With good data modeling and safety checks, this should fail: a product id and cart id should have some sort of distinguishing syntax (eg "P1234" vs "C1234") and so `new CartID("P1234")` will fail.

At some point, no sorts of type system can stop incorrectly implemented/specified logic. An even simpler example would be just passing some constant, valid, but not semantically correct string to the CartID constructor.

Your (a) and (b) solutions don't solve this. I could just as easily create a meaningless Cart object, or a meaningless ProductAddedEvent the same way you constructed that meaningless CartID.



As I said, if your data actually has internal structure that can be verified then the Type is meaningful. (Though that sort of prefixing introduces its own problems and I think most IDs just end up being UUIDs or URIs or numbers.) Otherwise you're just wrapping strings. The point here is that a Type represents data and behavior or, more formally, Types represent constraints over a space of data and behavior. Types that don't actually do any constraining are useless.

> I could just as easily create a meaningless Cart object, or a meaningless ProductAddedEvent the same way you constructed that meaningless CartID.

The problem here is not mixing up IDs. The problem is actually guaranteeing that the pre-conditions of addToCart() have been satisfied. Here, for example, addToCart() probably wants more than just a Cart and Product object, but a Cart and Product objects that have been persisted. Presumably the domain has been constrained so that you can't create meaningless objects. Otherwise what's the point of any object? If the only valid Cart and Product objects are those that can be retrieved from a persistent repository then, yes, this not only solves the trivial problem of mixing up IDs, but also the more valuable underlying problem that addToCart() is constrained to act on real, valid (according to the domain) Cart and Product objects.

In other words, this isn't really an issue of language design. And while there's a tendency to believe the language can solve every problems and that design patterns are a sign of language "weakness" the reality is developers that really want to solve these problems will have to think carefully about their domain and apply the appropriate design patterns.

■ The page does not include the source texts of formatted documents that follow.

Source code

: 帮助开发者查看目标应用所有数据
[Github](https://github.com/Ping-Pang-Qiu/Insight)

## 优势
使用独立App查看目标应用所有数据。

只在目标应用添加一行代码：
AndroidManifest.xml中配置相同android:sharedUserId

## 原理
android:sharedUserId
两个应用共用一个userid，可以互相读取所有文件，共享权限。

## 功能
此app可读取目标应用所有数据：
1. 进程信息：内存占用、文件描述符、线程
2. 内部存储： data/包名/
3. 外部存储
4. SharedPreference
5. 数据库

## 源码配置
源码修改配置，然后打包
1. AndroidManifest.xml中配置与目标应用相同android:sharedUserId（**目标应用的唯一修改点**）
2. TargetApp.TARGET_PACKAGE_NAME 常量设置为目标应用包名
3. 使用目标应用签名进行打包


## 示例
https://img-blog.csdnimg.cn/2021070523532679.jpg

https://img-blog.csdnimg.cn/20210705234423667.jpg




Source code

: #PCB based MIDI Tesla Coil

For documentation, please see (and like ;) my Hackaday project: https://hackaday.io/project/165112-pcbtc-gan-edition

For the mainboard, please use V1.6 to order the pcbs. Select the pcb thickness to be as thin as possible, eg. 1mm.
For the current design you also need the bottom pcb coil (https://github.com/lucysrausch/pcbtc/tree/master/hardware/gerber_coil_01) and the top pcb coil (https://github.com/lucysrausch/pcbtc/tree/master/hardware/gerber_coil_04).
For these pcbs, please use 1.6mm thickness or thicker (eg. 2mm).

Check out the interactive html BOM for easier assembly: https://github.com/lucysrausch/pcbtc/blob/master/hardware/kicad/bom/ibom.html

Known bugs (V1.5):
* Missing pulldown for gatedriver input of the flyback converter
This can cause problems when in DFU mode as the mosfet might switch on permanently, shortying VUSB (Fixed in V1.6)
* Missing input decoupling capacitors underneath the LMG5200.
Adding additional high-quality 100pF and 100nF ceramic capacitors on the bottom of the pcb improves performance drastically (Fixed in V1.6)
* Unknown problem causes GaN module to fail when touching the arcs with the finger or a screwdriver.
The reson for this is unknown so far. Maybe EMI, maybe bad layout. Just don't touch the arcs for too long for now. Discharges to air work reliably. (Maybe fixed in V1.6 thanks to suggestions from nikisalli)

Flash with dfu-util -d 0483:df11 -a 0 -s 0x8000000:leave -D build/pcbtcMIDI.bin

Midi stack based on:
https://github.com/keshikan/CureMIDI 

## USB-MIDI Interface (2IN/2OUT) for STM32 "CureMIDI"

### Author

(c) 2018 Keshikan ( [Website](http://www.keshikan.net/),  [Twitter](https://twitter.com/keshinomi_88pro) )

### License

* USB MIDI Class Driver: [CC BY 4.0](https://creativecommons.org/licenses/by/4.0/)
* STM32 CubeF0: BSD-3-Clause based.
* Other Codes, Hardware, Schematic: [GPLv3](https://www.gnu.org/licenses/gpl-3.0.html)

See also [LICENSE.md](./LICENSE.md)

>Types that don't actually do any constraining are useless.

Exactly!

I can make CartId/ProductId/WhateverId types that are just wrappers around String. But that's not actually using the type system to enforce correct behavior. Nothing in the type system prevents me from violating the invariants of my application.

I would only actually be using the type system, if my types were actually constrained so that only valid CartIds, that refer to real Carts, could be created. Then I would actually have a useful invariant, which the type system guarantees cannot be violated. (inasmuch as the validation step when creating CartIds is correct)


But aren't you then constrained until the end of time to ensure that cart ids and product ids are entirely disjoint? That's way too coupled for my little brain.